An employee who is discharged for employment misconduct is disqualified from receiving unemployment benefits.  Minn. Stat. § 268.095, subd. 4(1) (Supp. 2003).[2]  The applicable statutory definition for employment misconduct provides:

Employment misconduct means any intentional, negligent, or indifferent conduct, on the job or off the job (1) that evinces a serious violation of the standards of behavior the employer has the right to reasonably expect of the employee, or (2) that demonstrates a substantial lack of concern for the employment.

Inefficiency, inadvertence, simply unsatisfactory conduct, a single incident that does not have a significant adverse impact on the employer, conduct an average reasonable employee would have engaged in under the circumstances, poor performance because of inability or incapacity, good faith errors in judgment if judgment was required, or absence because of illness or injury with proper notice to the employer, are not employment misconduct.


Minn. Stat. § 268.095, subd. 6(a) (Supp. 2003) (emphasis added).  Thus, absence due to injury is not considered misconduct if “proper notice” is given to the employer.  But an employee who does not give proper notice of his absence and fails to comply with company attendance policies demonstrates a lack of concern for the employment and commits disqualifying misconduct.  See Edwards v. Yellow Freight Sys., 342 N.W.2d. 357, 359 (Minn.
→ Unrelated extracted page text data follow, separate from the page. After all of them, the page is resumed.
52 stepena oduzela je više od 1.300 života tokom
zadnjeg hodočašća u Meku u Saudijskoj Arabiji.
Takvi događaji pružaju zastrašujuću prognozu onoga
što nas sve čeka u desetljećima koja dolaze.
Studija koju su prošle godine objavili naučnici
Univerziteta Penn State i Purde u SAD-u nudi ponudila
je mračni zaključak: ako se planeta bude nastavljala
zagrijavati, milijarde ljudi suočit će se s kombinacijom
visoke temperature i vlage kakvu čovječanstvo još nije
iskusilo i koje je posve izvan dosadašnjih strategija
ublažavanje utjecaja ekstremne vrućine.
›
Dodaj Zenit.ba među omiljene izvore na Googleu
App. 1984).

            Here, the SURJ found that relator failed to provide proper notice and did not comply with respondent’s attendance policy requiring employees to call in absences.  The SURJ determined that relator’s actions constituted a substantial lack of concern for his employment and violated the employer’s reasonable expectations.  Thus, relator’s conduct constituted employment misconduct under the statute.
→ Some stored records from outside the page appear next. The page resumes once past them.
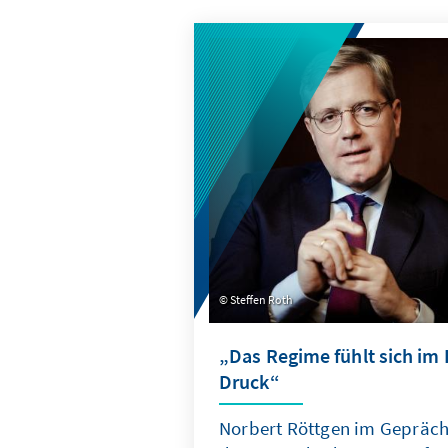
Steffen Roth
„Das Regime fühlt sich im 
Druck“
Norbert Röttgen im Gepräch 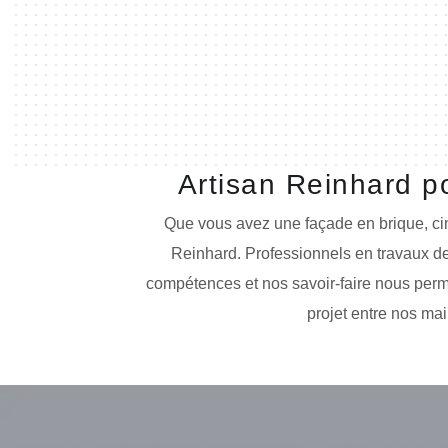
Artisan Reinhard p
Que vous avez une façade en brique, cime
Reinhard. Professionnels en travaux d
compétences et nos savoir-faire nous permet
projet entre nos mai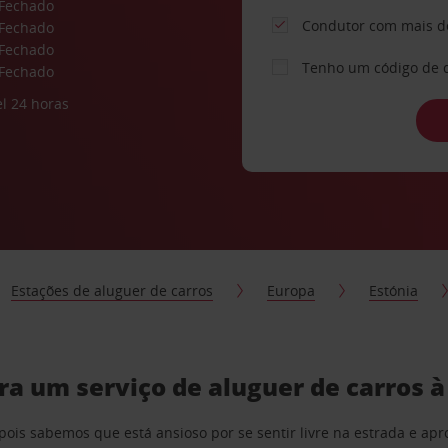
Fechado
Condutor com mais d
Fechado
Fechado
Tenho um código de 
Fechado
l 24 horas
Estações de aluguer de carros
Europa
Estónia
tra um serviço de aluguer de carros 
pois sabemos que está ansioso por se sentir livre na estrada e a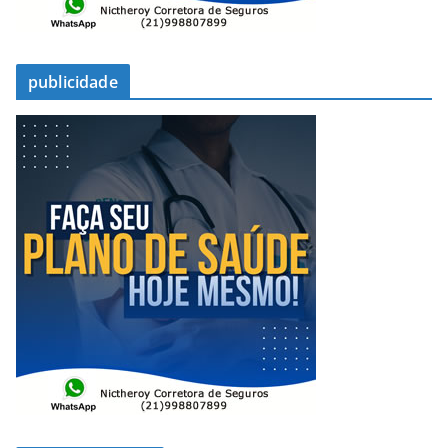
publicidade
These findings of fact are amply supported by the record.  The employer’s supervisor testified that relator had not called in during any of the days he was scheduled to work and that relator had not produced the doctors’ notes when he was asked to do so.  Although relator disputed this testimony, the SURJ found the employer’s testimony to be more credible than relator’s testimony on these issues.  And when the record contains conflicting testimony, “this court must defer to the [senior unemployment review judge’s] ability to weigh the evidence; we may not weigh that evidence on review.” Whitehead v. Moonlight Nursing Care, Inc., 529 N.W.2d 350, 352 (Minn. App. 1995).
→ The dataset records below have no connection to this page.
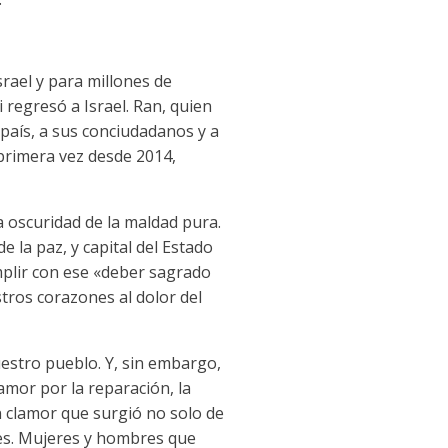
rael y para millones de
 regresó a Israel. Ran, quien
 país, a sus conciudadanos y a
 primera vez desde 2014,
a oscuridad de la maldad pura.
 la paz, y capital del Estado
umplir con ese «deber sagrado
tros corazones al dolor del
uestro pueblo. Y, sin embargo,
mor por la reparación, la
un clamor que surgió no solo de
res. Mujeres y hombres que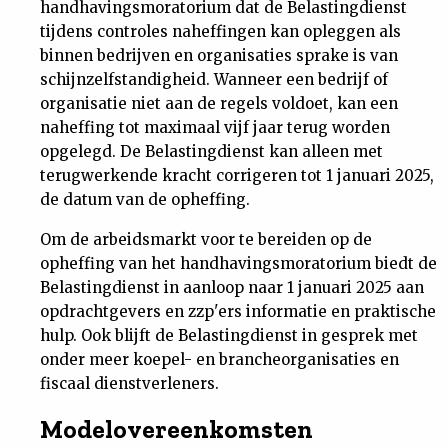
handhavingsmoratorium dat de Belastingdienst
tijdens controles naheffingen kan opleggen als
binnen bedrijven en organisaties sprake is van
schijnzelfstandigheid. Wanneer een bedrijf of
organisatie niet aan de regels voldoet, kan een
naheffing tot maximaal vijf jaar terug worden
opgelegd. De Belastingdienst kan alleen met
terugwerkende kracht corrigeren tot 1 januari 2025,
de datum van de opheffing.
Om de arbeidsmarkt voor te bereiden op de
opheffing van het handhavingsmoratorium biedt de
Belastingdienst in aanloop naar 1 januari 2025 aan
opdrachtgevers en zzp'ers informatie en praktische
hulp. Ook blijft de Belastingdienst in gesprek met
onder meer koepel- en brancheorganisaties en
fiscaal dienstverleners.
Modelovereenkomsten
Here, the record supports the SURJ’s determination.  Importantly, the SURJ’s determination of misconduct is not based merely on relator’s absences due to illness.  Rather, the decision focused on relator’s responsibility to provide proper notice and on the employer’s reasonable expectations regarding compliance with its attendance call-in policy.

            We conclude that the record supports the determination of the SURJ that relator was discharged for misconduct and was therefore disqualified from receiving unemployment benefits.


[1] The legislature recently substituted the term “senior unemployment review judge” for the representative of the commissioner.  2004 Minn. Laws ch. 183, § 71.

[2] The revisor’s office inadvertently substituted the term “ineligible for” for the term “disqualified from” in Minn. Stat. § 268.095, subds. 1, 4, 7, 8(a) (Supp. 2003).  See Minn. Stat. § 268.095, subds. 1, 4, 7, 8(a) (2002) (using term “disqualified from”); 2003 Minn. Laws 1st Spec. Sess. ch. 3, art. 2, § 11 (making other changes to Minn. Stat. § 268.095, subd. 1, but retaining term “disqualified from”); 2003 Minn. Laws 1st Spec. Sess. ch. 3, art. 2, § 20(j), (k) (directing revisor to change the term “disqualified from” to “ineligible for” only in Minn. Stat. § 268.095, subd. 12, and then to renumber to Minn. Stat. § 268.085, subd. 13b).